The spark grieved that few people around her seemed interested in cultural heritage. We ignored him sometimes to the point of abandoning him until he collapsed on his own, on himself, in general indifference. We even invented the expression “demolition by abandonment” […].

The spark used to shine. She hated to go unnoticed. No longer able to bear this general indifference which upset her, she decided to do an exemplary action to alert the right people. Scare them just enough for them to finally wake up and realize all the threatened beauty around them. Make a splash, why not? She then took herself for a flash in a blue sky.

Slowly resuming work after the two brief weeks of construction vacation, a truce during which the expansion work of the New World theater had been suspended, she saw the said resumption as a most favorable moment to accomplish the project which turned her on. .

A brief moment of distraction from the guards gives her the opportunity she’s been waiting for. With a certain indifference, the silent spark, camouflaged and ignored, jumped to the ground and crept into a gap in the floor.

The theater was still dozing, his dream still entwined between the branches of the Ota River where he had spent the evening and part of the night rehearsing, working, getting ready. Fortunately, the sentry was watching. Awakened by the smell of smoke that was perniciously trying to infiltrate the theater, she immediately stood to attention and alerted the ghosts that have haunted the TNM for several decades.
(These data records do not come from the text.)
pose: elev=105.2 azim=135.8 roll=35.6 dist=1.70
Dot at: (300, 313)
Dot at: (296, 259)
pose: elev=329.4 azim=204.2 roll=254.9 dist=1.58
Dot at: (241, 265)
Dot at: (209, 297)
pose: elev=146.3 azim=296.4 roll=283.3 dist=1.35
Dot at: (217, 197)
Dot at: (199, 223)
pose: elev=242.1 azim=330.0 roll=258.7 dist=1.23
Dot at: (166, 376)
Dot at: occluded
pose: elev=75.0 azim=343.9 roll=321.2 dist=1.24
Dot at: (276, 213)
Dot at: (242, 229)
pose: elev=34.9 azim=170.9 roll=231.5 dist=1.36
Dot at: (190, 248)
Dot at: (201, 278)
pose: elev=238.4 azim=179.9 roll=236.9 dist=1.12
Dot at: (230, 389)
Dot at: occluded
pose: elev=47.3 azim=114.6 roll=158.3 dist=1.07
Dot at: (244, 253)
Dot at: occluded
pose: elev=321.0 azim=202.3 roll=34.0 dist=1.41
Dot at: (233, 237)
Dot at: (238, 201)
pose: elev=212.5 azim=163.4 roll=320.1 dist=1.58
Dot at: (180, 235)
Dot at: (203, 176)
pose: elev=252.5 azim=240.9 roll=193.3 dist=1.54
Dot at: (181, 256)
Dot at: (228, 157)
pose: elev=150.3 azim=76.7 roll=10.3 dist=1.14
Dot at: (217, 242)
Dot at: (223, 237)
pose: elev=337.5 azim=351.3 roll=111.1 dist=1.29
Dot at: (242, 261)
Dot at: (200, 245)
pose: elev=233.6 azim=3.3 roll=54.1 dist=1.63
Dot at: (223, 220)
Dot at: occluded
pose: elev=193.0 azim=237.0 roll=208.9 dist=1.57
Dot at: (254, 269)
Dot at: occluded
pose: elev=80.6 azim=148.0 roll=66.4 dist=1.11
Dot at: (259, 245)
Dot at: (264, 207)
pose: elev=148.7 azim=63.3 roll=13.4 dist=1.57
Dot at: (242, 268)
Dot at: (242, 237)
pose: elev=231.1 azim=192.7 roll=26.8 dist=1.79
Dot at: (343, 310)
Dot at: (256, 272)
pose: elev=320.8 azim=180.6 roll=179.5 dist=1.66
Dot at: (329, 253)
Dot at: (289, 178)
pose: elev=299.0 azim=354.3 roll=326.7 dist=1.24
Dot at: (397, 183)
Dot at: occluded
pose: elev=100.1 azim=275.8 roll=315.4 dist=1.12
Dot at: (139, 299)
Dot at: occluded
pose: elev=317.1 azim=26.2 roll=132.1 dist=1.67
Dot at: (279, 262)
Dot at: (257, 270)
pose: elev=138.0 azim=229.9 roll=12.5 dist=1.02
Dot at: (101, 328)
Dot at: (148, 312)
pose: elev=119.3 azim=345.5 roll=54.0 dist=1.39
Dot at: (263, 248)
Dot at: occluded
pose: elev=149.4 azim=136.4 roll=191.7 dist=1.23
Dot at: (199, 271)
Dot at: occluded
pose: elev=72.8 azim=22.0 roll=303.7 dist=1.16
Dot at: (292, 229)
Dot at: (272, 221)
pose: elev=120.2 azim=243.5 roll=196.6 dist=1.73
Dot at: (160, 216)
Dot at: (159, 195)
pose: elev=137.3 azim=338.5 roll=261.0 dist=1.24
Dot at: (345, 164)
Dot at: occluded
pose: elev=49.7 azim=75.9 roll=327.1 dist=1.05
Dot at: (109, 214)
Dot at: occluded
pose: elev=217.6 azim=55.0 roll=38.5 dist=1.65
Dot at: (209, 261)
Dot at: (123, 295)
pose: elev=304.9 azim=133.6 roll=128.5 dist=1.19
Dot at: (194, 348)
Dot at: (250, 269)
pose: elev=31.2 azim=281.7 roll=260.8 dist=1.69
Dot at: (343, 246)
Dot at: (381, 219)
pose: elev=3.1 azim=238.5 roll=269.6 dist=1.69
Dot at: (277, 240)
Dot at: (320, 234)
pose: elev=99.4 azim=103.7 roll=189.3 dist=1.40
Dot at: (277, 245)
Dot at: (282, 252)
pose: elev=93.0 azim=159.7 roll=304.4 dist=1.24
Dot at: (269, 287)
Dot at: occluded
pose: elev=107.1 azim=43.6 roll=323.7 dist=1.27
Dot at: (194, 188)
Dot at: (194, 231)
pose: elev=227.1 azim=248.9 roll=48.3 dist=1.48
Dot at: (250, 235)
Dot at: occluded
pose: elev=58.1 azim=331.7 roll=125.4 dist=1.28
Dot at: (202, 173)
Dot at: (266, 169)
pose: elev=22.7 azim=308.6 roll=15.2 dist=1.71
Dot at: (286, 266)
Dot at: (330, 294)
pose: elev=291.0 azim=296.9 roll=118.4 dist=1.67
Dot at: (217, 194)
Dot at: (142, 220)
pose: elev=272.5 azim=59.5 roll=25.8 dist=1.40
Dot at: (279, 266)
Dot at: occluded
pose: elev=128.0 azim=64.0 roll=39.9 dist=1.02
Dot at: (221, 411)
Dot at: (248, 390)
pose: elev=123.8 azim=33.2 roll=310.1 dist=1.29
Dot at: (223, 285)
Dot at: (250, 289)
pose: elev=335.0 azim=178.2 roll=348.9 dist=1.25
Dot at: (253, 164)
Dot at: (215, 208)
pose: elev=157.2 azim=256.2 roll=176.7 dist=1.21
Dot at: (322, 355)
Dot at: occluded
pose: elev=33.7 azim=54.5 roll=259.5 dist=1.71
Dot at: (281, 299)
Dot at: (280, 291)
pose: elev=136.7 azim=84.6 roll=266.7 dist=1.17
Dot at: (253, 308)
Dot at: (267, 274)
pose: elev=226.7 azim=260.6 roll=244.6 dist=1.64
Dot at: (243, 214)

With keen ears, clear eyes and a sensitive sense of smell, the ghosts immediately lined up behind the sentry to block the spark.

“It’s good that you wake us up, said the sentry to the spark, but you’re going too far. Step back. » « Phew, said the sentry, I had the scare of my life. ” U.S. too. The TNM got hot. U.S. too.

Sometimes all it takes is a spark to rob us of what we hold most dear. It almost set this exceptional theatre, a jewel of our culture, ablaze. Let us be vigilant in the face of the precariousness of our heritage and our most beautiful cultural institutions […].

Let’s take good care of our heritage. He is fragile. Let’s take care of our cultural institutions. They are fragile. The sentry and the ghosts of the theater may not wake up in time. Because sometimes all it takes is a spark.